The Cleveland Browns enter yet another offseason where a Super Bowl feels improbable. Sure, anything can happen in the NFL, but Cleveland has one of the thinnest rosters in the league and is beginning a new era under head coach Todd Monken. That timeline does not necessarily align with its star player, Myles Garrett. Which is why the Browns were recently urged to consider a blockbuster trade involving their franchise cornerstone.
Louis Riddick Suggests Browns Revisit Myles Garrett Trade Talks
During a discussion about Cleveland’s draft outlook on ESPN’s NFL Draft Daily, former NFL executive Louis Riddick floated a scenario that would dramatically alter the organization’s trajectory.
Riddick began with the Browns’ draft position. Cleveland owns the No. 6 and No. 24 picks in the 2026 NFL Draft, but he argued that those assets alone may not be enough to fix what ails the roster.
“With the Browns holding the sixth and 24th pick, there’s another way they can accumulate more picks,” Riddick said.
“I think that’s by entertaining a year-too-late trade of Myles Garrett. I think that’s something that has to be on the table once again. As good as Myles has been, they still haven’t been able to win with him. They haven’t been able to put up anything in terms of ultimate team success.”

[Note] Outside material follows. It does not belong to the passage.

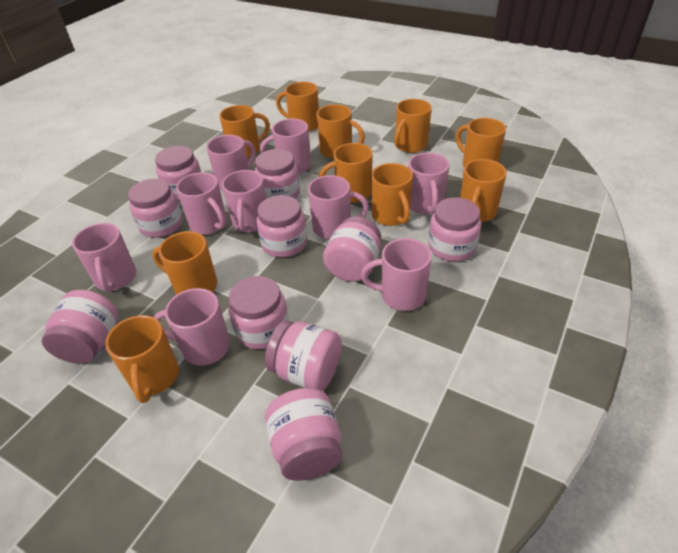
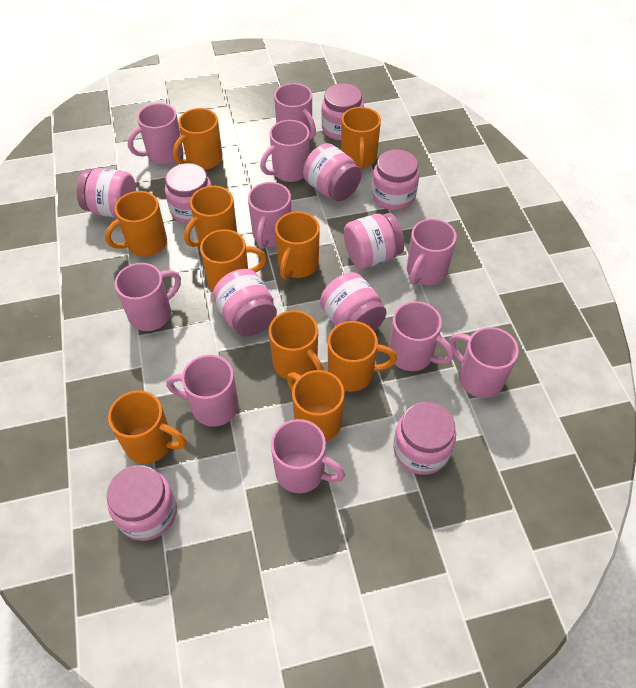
pink mug: 9 -> 10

Garrett just completed another dominant campaign, winning his second Defensive Player of the Year award and setting a single-season record with 23 sacks.
He now has eight straight seasons of at least 10 sacks and 125.5 sacks for his career, along with 149 tackles for loss and 239 quarterback hits. Individually, he has delivered exactly what the Browns hoped for when they selected him first overall in 2017.

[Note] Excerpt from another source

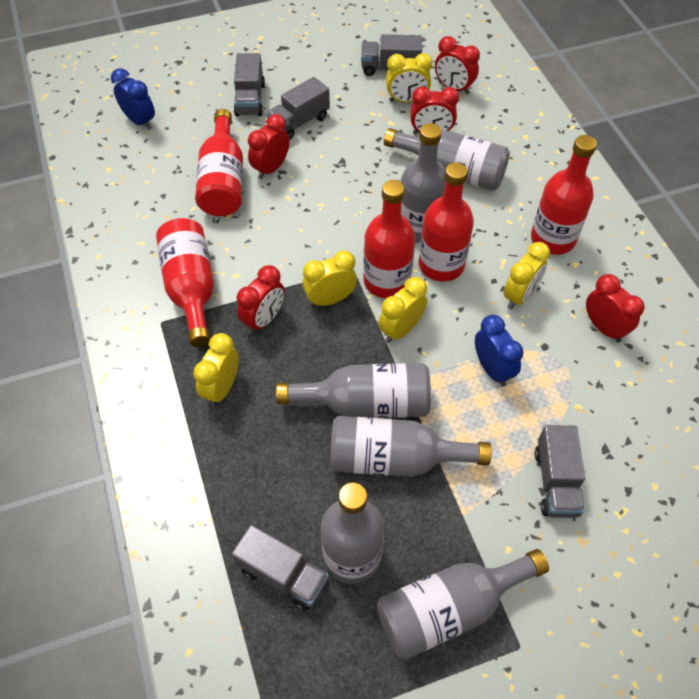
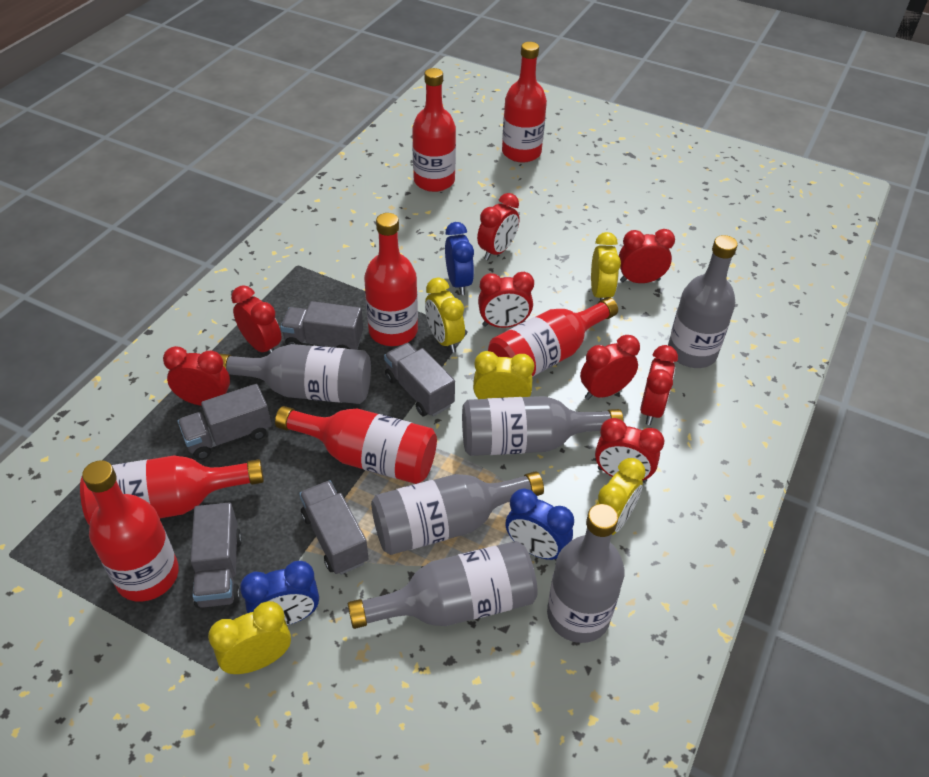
blue clock: 2 -> 3
red bottle: 5 -> 7
red clock: 5 -> 8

Team success has not followed at the same level. Cleveland won five games last season. The franchise has reached the playoffs only twice in Garrett’s nine-year career and has not won a postseason game since 2020. That disconnect between elite individual production and limited team success is at the core of Riddick’s argument.
A New Cleveland Browns Regime Faces a Defining Call
Cleveland’s front office now faces a decision that goes beyond one player. The Browns have fired Kevin Stefanski and turned to Monken to reshape the organization. The roster has holes on both sides of the ball, and even with two first-round picks, the rebuild will not be immediate.

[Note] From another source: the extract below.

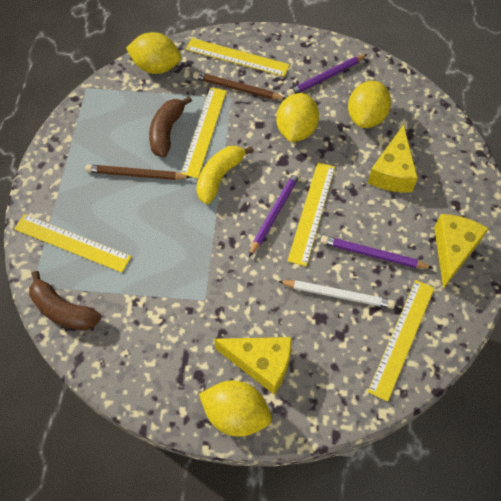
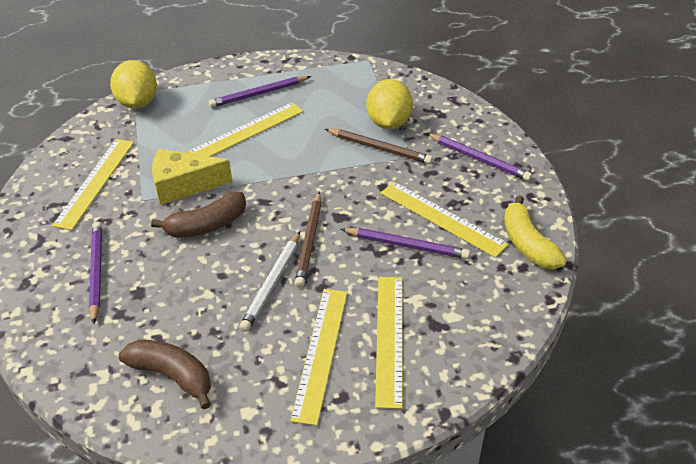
purple pencil: 3 -> 4
yellow cheese: 3 -> 1
yellow lemon: 4 -> 2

Riddick framed the debate in practical terms. Cleveland’s current draft capital may not be enough to address its quarterback uncertainty and other structural needs. A trade involving Garrett would command a massive return and could accelerate a reset around younger pieces.
“There’s plenty of reason for Myles to want to move on if the Browns would grant him that wish,” Riddick said. “Cleveland could get a boatload for him. They probably need it, because the picks that they have now still aren’t enough, given all the needs that they have.”
Moving Garrett would be a franchise-defining decision. Keeping him signals a belief that the Browns can compete quickly under Monken. Trading him would acknowledge that the timeline requires patience and draft capital.
Either way, Cleveland’s direction will hinge on how it values the prime years of a generational pass rusher versus the opportunity to reshape the roster in one sweeping move.